Arruando pelo Recife

Arruando pelo Recife

Leonardo Dantas Silva

Santos mártires imolados pelos holandeses no Rio Grande do Norte em 1945

*Por Leonardo Dantas Silva

Quando das Guerras com a Holanda (1630-1654), se transportou para o Nordeste do Brasil, os propósitos da Guerra Religiosa, que grassava em Flandres e nos Países Baixos, entre católicos, calvinistas e luteranos desde a segunda metade do Século 16.

Em 16 de julho de 1645, na localidade de Cunhaú, no hoje município de Canguaretama, no Rio Grande do Norte, uma tropa holandesa de 200 homens, comandados pelo alemão Jacob Rabi, juntamente com um grande número de índios tapuias e potiguares, dizimaram 69 habitantes locais que assistiam à missa dominical na igrejinha de Nossa Senhora das Candeias.

Matança semelhante veio se repetir, dias depois, no povoado próximo, Uruaçu. Ali também foram dizimados Mateus Moreira e dezenas de outros homens; repetindo os índios os mesmos atos de antropofagia de Cunhaú devorando, ainda vivos, os corpos de suas vítimas, retirando deles os olhos, a língua, o pênis e outras partes.

Por causa de tais atrocidades, os portugueses passaram a fio de espada cerca de 200 outros índios que lutaram ao lado dos holandeses, quando da Batalha de Casa Forte (Recife), em 17 de agosto de 1645.

Esses fatos motivaram um longo processo de canonização por parte da Igreja Católica, concluído recentemente pelo Papa Francisco, em solenidade acontecida no domingo 15 de outubro do ano de 2017, quando declarou santos os 30 Mártires de Cunhaú e Uruaçu, massacrados no Rio Grande do Norte em 16 de julho de 1645. A cerimônia de canonização foi presidida pelo Papa Francisco e contou com 450 concelebrantes, assistida por aproximadamente 50 mil pessoas, que lotavam a Praça de São Pedro em Roma.

Na ocasião, o Papa Francisco declarou santos os mártires potiguares, após o pedido oficial durante a cerimônia celebrada pelo cardeal Angelo Amato, prefeito da congregação da Causa dos Santos.

“Que estes que agora são santos indiquem a todos nós o verdadeiro caminho do amor e da intercessão junto ao Senhor para um mundo mais justo”, declarou o Papa Francisco, em sua homilia.

Por causa desses episódios, a história nos relata o sentimento de abandono que veio a tomar conta dos habitantes de Pernambuco que, em outubro de 1645, resolveram redigir um longo manifesto narrando o clima de terror que estavam vivendo sob o domínio holandês.

Manifesto dos cidadãos de Pernambuco publicado para sua defesa sobre a tomada de armas contra a Companhia das Índias Ocidentais, dirigido a todos os príncipes cristãos e particularmente aos Senhores Estados dos Países Baixos Unidos.

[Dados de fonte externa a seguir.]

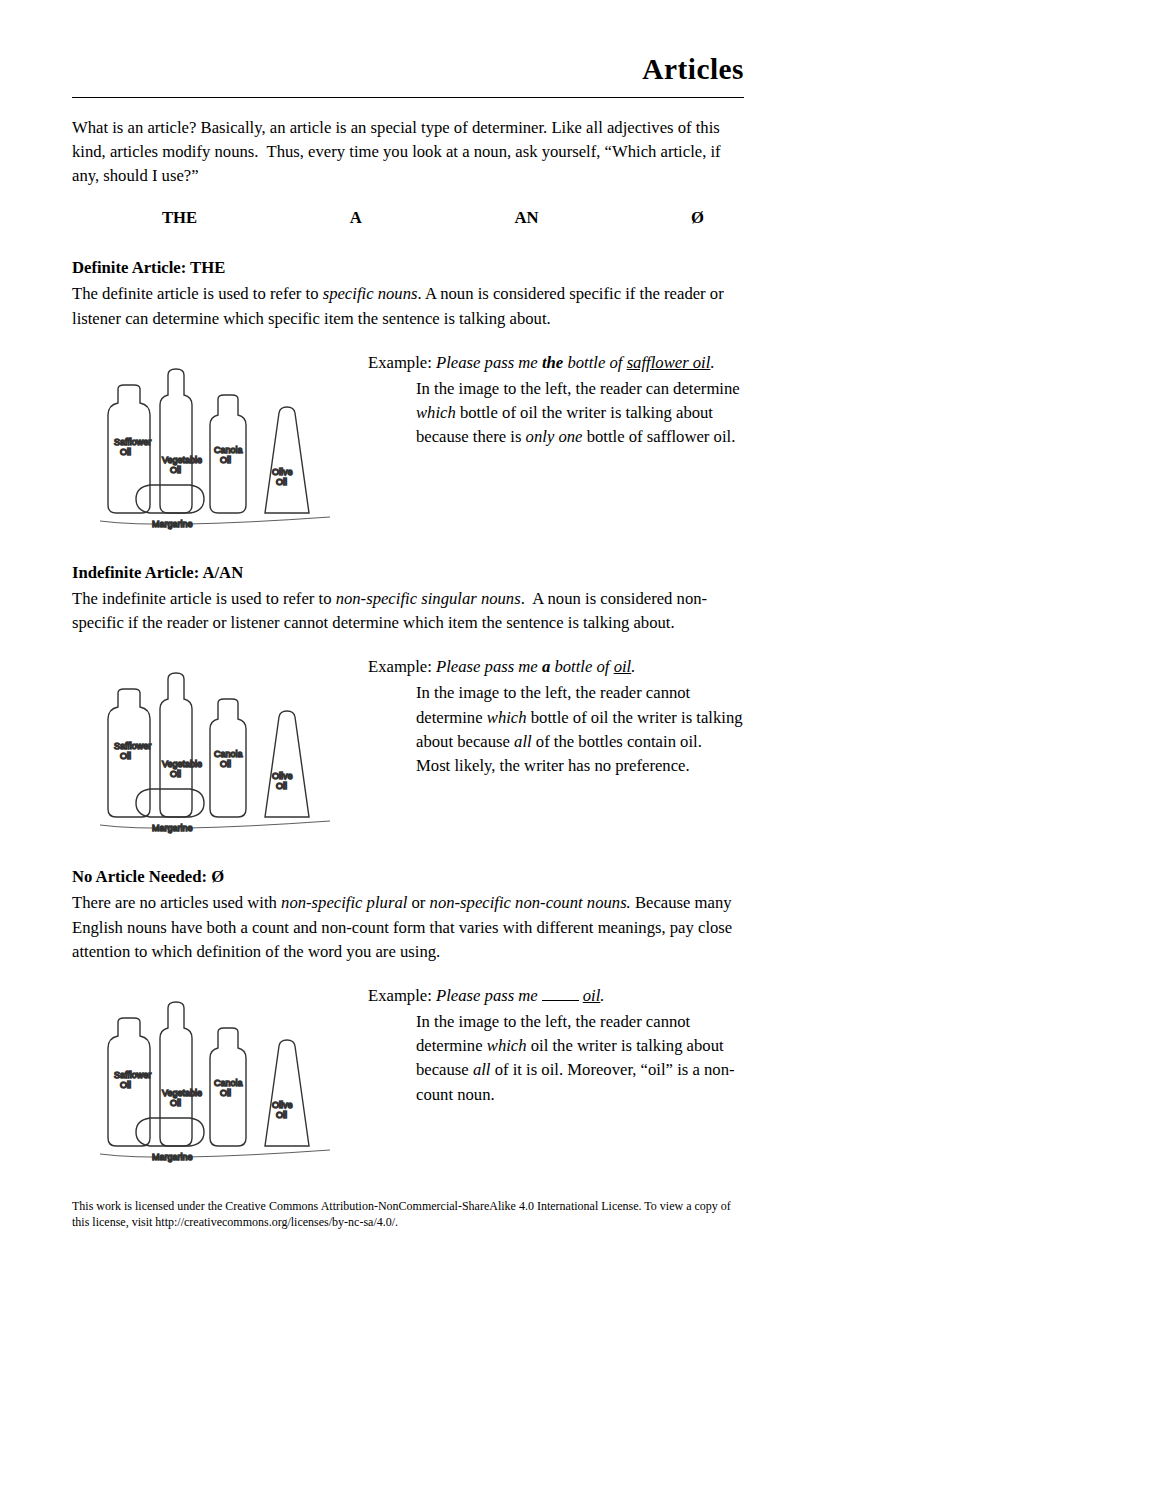Articles
What is an article? Basically, an article is an special type of determiner. Like all adjectives of this kind, articles modify nouns. Thus, every time you look at a noun, ask yourself, “Which article, if any, should I use?”
THE A AN Ø
Definite Article: THE
The definite article is used to refer to specific nouns. A noun is considered specific if the reader or listener can determine which specific item the sentence is talking about.
Example: Please pass me the bottle of safflower oil.
In the image to the left, the reader can determine which bottle of oil the writer is talking about because there is only one bottle of safflower oil.
Indefinite Article: A/AN
The indefinite article is used to refer to non-specific singular nouns. A noun is considered non-specific if the reader or listener cannot determine which item the sentence is talking about.
Example: Please pass me a bottle of oil.
In the image to the left, the reader cannot determine which bottle of oil the writer is talking about because all of the bottles contain oil. Most likely, the writer has no preference.
No Article Needed: Ø
There are no articles used with non-specific plural or non-specific non-count nouns. Because many English nouns have both a count and non-count form that varies with different meanings, pay close attention to which definition of the word you are using.
Example: Please pass me oil.
In the image to the left, the reader cannot determine which oil the writer is talking about because all of it is oil. Moreover, “oil” is a non-count noun.
This work is licensed under the Creative Commons Attribution-NonCommercial-ShareAlike 4.0 International License. To view a copy of this license, visit http://creativecommons.org/licenses/by-nc-sa/4.0/.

Numa das versões do documento, escrito em espanhol, como se depreende da cópia original, pertencente ao Instituto Ricardo Brennand do Recife, são descritas algumas das atrocidades perpetradas pelos holandeses e índios antropófagos, seus aliados, que a eles eram entregues, para alimentação, os corpos das vítimas dos seus soldados.

“Sendo bem servidos pelos selvagens tapuias a quem animavam [os holandeses] como a tigres e lobos sangrentos, que diante dos seus olhos comiam os corpos mortos daqueles que haviam matado, feito tão abominável que nem os antigos tiranos cometeram tal crueldade. Nas praças onde paravam para repousar e comer os que os recebiam amigavelmente em suas casas eram mortos e como recompensa da sua cortesia e pagamento pela comida que aqueles cristãos haviam dado a cristãos, davam-se seus corpos como comida para os selvagens.”

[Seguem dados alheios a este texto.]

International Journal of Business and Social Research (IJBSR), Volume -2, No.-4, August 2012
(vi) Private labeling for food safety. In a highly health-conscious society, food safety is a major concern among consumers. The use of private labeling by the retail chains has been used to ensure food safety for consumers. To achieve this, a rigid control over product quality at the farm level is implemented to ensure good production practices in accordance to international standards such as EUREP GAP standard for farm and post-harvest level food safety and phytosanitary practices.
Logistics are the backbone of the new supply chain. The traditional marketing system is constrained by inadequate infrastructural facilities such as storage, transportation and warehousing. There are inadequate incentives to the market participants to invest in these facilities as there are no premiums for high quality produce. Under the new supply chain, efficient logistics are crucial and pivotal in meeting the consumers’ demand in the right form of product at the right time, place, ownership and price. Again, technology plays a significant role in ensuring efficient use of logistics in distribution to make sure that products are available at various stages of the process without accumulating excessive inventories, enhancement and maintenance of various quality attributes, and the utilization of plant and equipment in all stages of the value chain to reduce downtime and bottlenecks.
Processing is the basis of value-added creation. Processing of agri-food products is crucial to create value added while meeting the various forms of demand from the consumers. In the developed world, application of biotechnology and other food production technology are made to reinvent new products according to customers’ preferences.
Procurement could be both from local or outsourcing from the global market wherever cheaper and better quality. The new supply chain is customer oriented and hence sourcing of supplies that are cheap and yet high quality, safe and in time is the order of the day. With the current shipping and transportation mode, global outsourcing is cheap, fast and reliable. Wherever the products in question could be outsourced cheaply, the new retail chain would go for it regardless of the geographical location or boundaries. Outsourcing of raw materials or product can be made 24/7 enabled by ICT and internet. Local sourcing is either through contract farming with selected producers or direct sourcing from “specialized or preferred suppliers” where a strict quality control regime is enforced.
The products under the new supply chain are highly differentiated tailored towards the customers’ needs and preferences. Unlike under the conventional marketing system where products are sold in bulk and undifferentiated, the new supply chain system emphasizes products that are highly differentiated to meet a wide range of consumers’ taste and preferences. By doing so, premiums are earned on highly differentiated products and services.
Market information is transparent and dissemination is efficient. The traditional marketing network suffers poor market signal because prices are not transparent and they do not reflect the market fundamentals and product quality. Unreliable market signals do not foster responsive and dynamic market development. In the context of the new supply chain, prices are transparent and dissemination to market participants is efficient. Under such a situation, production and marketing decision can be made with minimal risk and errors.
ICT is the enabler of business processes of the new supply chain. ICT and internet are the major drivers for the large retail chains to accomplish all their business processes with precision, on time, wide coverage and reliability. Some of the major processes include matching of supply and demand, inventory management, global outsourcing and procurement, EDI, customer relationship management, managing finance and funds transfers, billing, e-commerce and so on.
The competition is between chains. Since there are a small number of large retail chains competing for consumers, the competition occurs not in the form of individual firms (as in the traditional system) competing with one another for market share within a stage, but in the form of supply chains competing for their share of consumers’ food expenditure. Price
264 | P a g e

No ano seguinte (1646), o embaixador Francisco de Souza Coutinho, de posse de cópia desse manifesto, bem como dos relatórios de funcionários da Companhia, descontentes com o clima de terror insuflado pelo Governo do Recife, fez publicar uma série de panfletos, traduzidos para o holandês, denunciando a triste situação em que viviam os habitantes de Pernambuco.

“Não há infâmia tão grande nem descortesia que não tenham usado contra as mulheres; depois de terem abusado delas desonestamente, e as filhas aos olhos dos pais e as mulheres casadas na presença de seus maridos as davam como regalo aos selvagens, que depois de satisfazerem seus intentos bestiais, as matavam e comiam. É verdade que não era a maior crueldade matá-las, porque depois da infâmia de desonrá-las e violá-las, elas mesmas prefeririam a própria morte por acharem- -se privadas de sua honra. Os ouvidos humanos têm horror de escutar tais coisas, mas os da Companhia tiveram olhos para vê-las e permitir tais crueldades, não apenas a um, mas a muitas de nossas pequenas crianças arrancaram os selvagens dos seios de suas mães. Assados e guisados como prato muito delicado. Comum entre eles um provérbio que dizia que os holandeses vieram ao Brasil para castigar os pecados dos portugueses, no que também concordamos e confessamos diante de Deus que bem merecemos tal castigo por nossos pecados, mas que tenham conosco segundo sua grande misericórdia e como um pai benigno que após haver castigado seus filhos lança o açoite ao fogo. Nossa perdição não foi apenas termos caído nas mãos de senhores cruéis e que tinham ódio mortal contra a nação [portuguesa], mas também extremamente apegados ao dinheiro; e passada toda a fúria sangrenta dedicaram-se com afinco a tomar-nos nossos bens justa ou injustamente.”

Esses panfletos eram impressos em oficinas apócrifas e distribuídos nas ruas, de modo a levantar a opinião pública contra os dirigentes da Companhia das Índias Ocidentais, com sede em Amsterdã. Esta, por sua vez, incomodada com tamanho noticiário, veio à forra [levar a efeito uma vingança; desforrar-se, vingar-se], denunciando, pela imprensa, a deslealdade de Portugal e a duplicidade de D. João IV ao apoiar, de forma escusa, o movimento separatista de Pernambuco.